What is a multilevel model and when is it appropriate in program evaluation?

Multilevel modeling is designed for data that are nested or hierarchically structured, where outcomes can differ across levels and observations within the same group aren’t independent. In program evaluation, you often have data like students within schools, patients within clinics, or repeated measures over time within individuals. In such cases, the performance or outcomes of units in the same group tend to be more similar to each other than to units in other groups, so standard regression that assumes independence of observations can give biased standard errors and misleading conclusions. A multilevel model explicitly accounts for this clustering by modeling variation at each level. It uses random effects (for example, random intercepts for each school and possibly random slopes) to capture how outcomes differ across groups and how the effects of predictors may vary between groups.

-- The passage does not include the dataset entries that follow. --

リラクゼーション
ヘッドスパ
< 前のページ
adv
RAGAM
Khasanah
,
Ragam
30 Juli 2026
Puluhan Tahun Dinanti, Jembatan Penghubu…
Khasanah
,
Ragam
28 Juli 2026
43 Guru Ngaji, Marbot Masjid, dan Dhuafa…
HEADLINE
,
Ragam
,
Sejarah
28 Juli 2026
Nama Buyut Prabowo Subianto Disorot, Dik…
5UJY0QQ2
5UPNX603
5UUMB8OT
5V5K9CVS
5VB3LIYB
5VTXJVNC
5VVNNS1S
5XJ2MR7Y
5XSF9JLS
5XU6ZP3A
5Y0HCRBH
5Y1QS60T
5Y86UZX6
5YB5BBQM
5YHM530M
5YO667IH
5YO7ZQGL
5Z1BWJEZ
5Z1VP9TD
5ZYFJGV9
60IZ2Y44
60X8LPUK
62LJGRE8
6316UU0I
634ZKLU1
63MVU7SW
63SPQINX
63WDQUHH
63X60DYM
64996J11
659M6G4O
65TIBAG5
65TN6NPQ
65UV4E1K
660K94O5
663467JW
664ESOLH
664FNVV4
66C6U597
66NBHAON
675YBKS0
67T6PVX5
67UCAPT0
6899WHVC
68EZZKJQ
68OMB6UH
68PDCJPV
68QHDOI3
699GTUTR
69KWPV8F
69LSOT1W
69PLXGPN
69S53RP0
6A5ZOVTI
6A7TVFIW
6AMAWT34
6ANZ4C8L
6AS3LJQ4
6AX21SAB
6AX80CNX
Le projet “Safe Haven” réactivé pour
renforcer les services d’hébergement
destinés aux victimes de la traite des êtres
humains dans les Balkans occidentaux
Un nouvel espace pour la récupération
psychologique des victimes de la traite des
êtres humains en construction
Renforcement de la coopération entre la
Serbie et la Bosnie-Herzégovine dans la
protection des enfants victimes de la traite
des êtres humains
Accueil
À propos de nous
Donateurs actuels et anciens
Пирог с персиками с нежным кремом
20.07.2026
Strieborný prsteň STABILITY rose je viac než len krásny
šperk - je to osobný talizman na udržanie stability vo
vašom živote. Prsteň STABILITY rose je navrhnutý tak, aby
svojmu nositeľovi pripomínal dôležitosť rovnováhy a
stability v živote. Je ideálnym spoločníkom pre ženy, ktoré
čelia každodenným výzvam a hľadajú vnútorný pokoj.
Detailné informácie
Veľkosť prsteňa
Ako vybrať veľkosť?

This approach also allows predictors to be included at different levels (student-level and school-level), and can handle different types of outcomes with generalized forms. Because of these features, multilevel modeling is appropriate whenever data are hierarchical and outcomes vary at multiple levels, which is common in program evaluation. It correctly partitions variance into within-group and between-group components and provides valid inferences about predictors at each level. The other descriptions don’t fit the situation: time-series models address autocorrelation over time rather than nested data; assuming independence ignores clustering; and ignoring clustering effects is precisely what a multilevel approach is designed to avoid.